Sparking Peace, Practicing Resurrection
A Book Review
Wendell Berry’s Manifesto: The Mad Farmer Liberation Front is one of those works that I return to over and over again. So many lines from this poem have spoken to me over the years, but here as Easter approaches, I think the most significant gift it has given me are the last two words: “Practice resurrection.” I think I finally “got it” when I began imagining resurrection as something I can practice and do rather than some far-fetched, 2000 year old story, isolated in time and space. The resurrection became more than just a story to “believe” in and hope will happen to me and everyone I love, too, when we die. It was through a living practice of action verb resurrection that I really came to believe in it.
Perhaps my most profound experience of practicing resurrection has been through the Guns to Gardens movement, a swords to ploughshares ministry allowing people to transform their instruments of death into life-giving garden tools. The resurrective power of this work reverberates well beyond the newly forged metal; it breathes new life into communities, hearts and minds, our collective grief and hopelessness. It reorients us towards a practice of resurrection in all aspects of our life, too.
Which is what the newly released children’s book, Sparking Peace, by Teresa Kim Pecinovksy and Hannah Rose Martin, points to: the possibilities for emergent new life all around us. The book involves a Guns to Gardens community event, where the dad in the story explains to his child that they are changing “something sad, something that breaks our hearts” into something new. (When I read it with my 6 year old, she lit up in recognition at the blacksmithing part: “Mom! That’s what you do!”)
But the story really centers on a relationship between the child and a neighbor. It demonstrates how new life can spring forth from restorative justice, after the child accidentally breaks the neighbor’s window with a ball. It hints at the sadness and broken hearts we all carry from time to time and how relationship can make something new from even those places of despair. It shows the ways new life emerges from death in compost and gardening.

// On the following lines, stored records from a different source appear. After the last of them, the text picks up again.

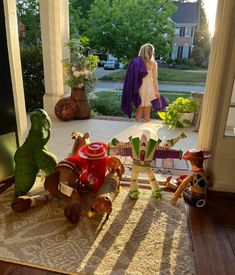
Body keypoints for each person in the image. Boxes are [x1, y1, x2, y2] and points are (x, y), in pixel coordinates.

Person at [135, 43, 160, 122]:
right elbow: (155, 79)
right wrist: (156, 92)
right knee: (147, 110)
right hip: (150, 88)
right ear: (151, 52)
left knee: (139, 108)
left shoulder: (137, 63)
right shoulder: (153, 63)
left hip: (140, 88)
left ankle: (135, 129)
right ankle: (146, 130)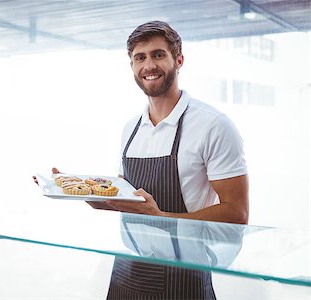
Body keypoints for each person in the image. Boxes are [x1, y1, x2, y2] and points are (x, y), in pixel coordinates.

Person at [47, 20, 248, 300]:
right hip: (128, 271)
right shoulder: (130, 129)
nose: (148, 65)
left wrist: (162, 218)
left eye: (158, 55)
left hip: (185, 277)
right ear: (131, 66)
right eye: (139, 58)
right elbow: (129, 200)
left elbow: (237, 214)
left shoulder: (213, 125)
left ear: (179, 60)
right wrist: (86, 193)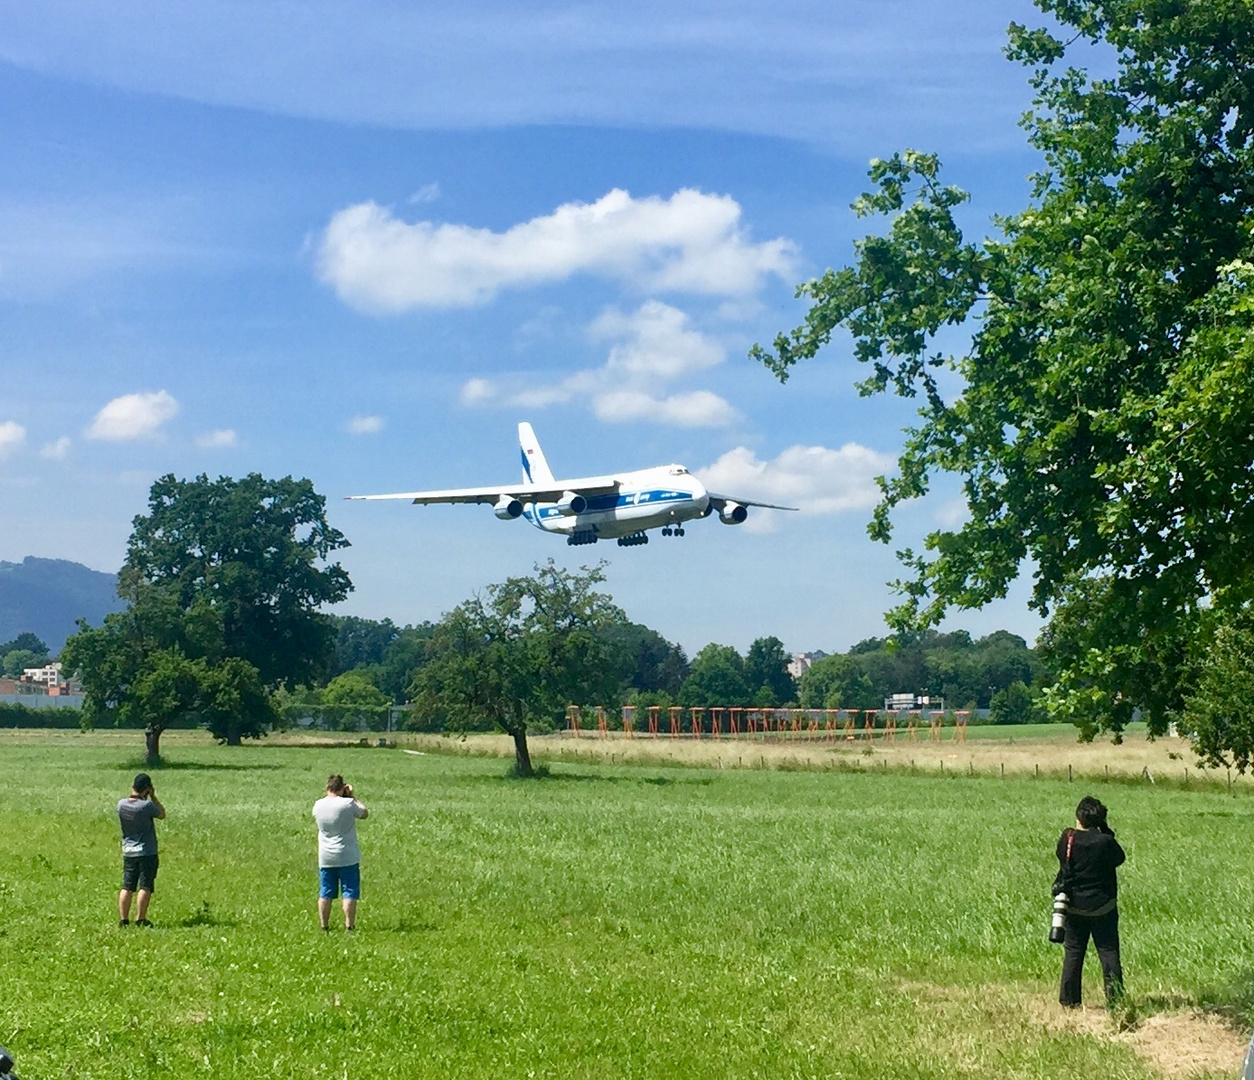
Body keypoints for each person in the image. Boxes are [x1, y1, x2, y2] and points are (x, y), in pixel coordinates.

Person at [1053, 795, 1125, 1008]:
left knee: (1074, 952)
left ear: (1078, 817)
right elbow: (1119, 858)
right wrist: (1105, 830)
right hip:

And it invites children and adult readers alike to ask questions and create their own newness through the experience of Sparking Peace. To that end, it also contains helpful discussion prompts and guidance for talking about gun violence with children at the back.
This book is a practice of resurrection. It asks us to nurture the new life all around us, even in a death-riddled, broken world. With its beautiful illustrations by Gabhor Utomo and just lovely storytelling, it is a wonderful addition to any family, church, school, or community library.
Available now from Herald Press.




I ordered two copies when you first posted this, one for home and one for church. I'm glad to have this resource for our children's Sunday school classes in light of today's tragic shooting at FSU. It's one way to respond to evil with creativity and keep nurturing new life.